Estratégia para empresas aproxima PS e PSD no Parlamento

PSD mudou de estratégia, apresentou propostas e até foi convidado para sentar à mesa pelo ministro da Economia

É raro desde que foi formada a "geringonça", mas aconteceu ontem com as propostas para a capitalização das empresas: PS e PSD estão de acordo quanto ao caminho a seguir e na maioria das propostas. No Parlamento - na atual legislatura - só se tinha visto uma posição aproximada no orçamento retificativo no Banif. Fora esse caso, a rutura era total.

A aproveitar o balanço do congresso do PSD - onde Passos Coelho prometeu uma "oposição construtiva" - a bancada operou uma mudança total de estratégia face ao Orçamento do Estado: anunciou 35 medidas para dinamizar as empresas (debate que decorreu ontem) e mais de 30 na área da educação e da qualificação (debate que tem lugar hoje). Tudo no âmbito Programa Nacional de Reformas (PNR).

O líder parlamentar Luís Montenegro antecipou até que o PSD vai agir assim nas também nas quatro áreas temáticas que se seguem no debate para o Programa Nacional de Reformas.

Luís Montenegro diz que esta é a forma do PSD avançar para uma necessária "segunda geração de reformas estruturais", para responder àquilo que até agora o primeiro-ministro António Costa apresentou: "Um powerpoint que é um conjunto de enunciados muito vagos, de generalidades".

Na área das empresas, o PSD apresenta várias propostas no sentido de melhorar a saúde financeira e a competitividade. Desde logo, para reforçar os capitais próprios das empresas, a bancada social-democrata propõe que haja incentivos para as empresas trocarem a "dívida por capitais próprios".

A isso juntam-se ainda medidas como o reforço da majoração da dedução à coleta dos lucros retidos que sejam reinvestidos em investimento produtivo ou a avaliação da possibilidade de reduzir a tributação sobre as mais-valias. Ao todo são 35 propostas.

O primeiro elogio veio logo do Presidente da República que, minutos depois, considerou "um ótimo começo de debate" que o PSD tenha apresentado propostas sobre o PNR. Marcelo Rebelo de Sousa acrescentou ainda que é "um magnífico sinal, o facto de o PSD ter apresentado várias propostas, porque isso é que é o debate em torno do PNR, é cada um trazer os seus contributos".

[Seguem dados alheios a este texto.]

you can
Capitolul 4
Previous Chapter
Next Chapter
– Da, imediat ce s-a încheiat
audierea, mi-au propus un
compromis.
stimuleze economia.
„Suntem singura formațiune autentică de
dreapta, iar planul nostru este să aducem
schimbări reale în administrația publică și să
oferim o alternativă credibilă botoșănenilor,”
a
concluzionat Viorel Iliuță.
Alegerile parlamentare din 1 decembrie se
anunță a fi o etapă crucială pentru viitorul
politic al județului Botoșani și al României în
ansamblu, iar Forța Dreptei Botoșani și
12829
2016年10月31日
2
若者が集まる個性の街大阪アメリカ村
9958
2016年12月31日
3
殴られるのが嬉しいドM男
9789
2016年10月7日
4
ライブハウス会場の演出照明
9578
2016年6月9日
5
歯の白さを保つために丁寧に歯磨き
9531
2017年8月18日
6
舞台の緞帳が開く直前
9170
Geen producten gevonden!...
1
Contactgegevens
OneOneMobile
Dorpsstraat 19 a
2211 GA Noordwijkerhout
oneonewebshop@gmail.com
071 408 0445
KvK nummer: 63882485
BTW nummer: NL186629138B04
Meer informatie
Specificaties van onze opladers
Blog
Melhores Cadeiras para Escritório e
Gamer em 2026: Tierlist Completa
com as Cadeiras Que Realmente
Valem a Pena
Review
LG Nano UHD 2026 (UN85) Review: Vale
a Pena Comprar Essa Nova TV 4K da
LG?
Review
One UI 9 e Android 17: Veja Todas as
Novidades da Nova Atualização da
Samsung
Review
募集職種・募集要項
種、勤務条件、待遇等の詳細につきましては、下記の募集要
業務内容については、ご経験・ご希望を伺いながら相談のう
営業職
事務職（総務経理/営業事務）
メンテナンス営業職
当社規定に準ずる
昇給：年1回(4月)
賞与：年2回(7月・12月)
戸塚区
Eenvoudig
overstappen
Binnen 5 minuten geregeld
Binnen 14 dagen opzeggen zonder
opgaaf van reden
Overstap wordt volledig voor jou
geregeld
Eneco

Um tweet do deputado do PS João Galamba a comentar as palavras do Presidente deixava antever a concordância com as medidas do PDS: "Sobretudo porque, das 35 medidas, só duas (que não são medidas, mas objetivos), não constam das propostas do governo".

No primeiro debate do PNR, o ministro da Economia, Caldeira Cabral, viria a confirmar a perspetiva de um acordo PS/PSD, considerando que as 30 medidas agora divulgadas pelo PSD sobre recapitalização de empresas estão globalmente "alinhadas" com a estratégia do Governo.

Nesse sentido, o ministro da Economia convidou o PSD para o diálogo nesta matéria, garantindo que os membros da estrutura de missão nomeada pelo executivo para a recapitalização das empresas se encontrariam plenamente disponíveis para conversarem com os sociais-democratas.

O PSD aceitou o convite, mas não deixou de dizer de criticar o governante: "Queremos ajudá-lo, porque o senhor ministro não pode ser o parente pobre do Governo".

A bancada do PSD apresentou ainda 30 medidas para a área da educação e qualificação, debate que decorre hoje no Parlamento.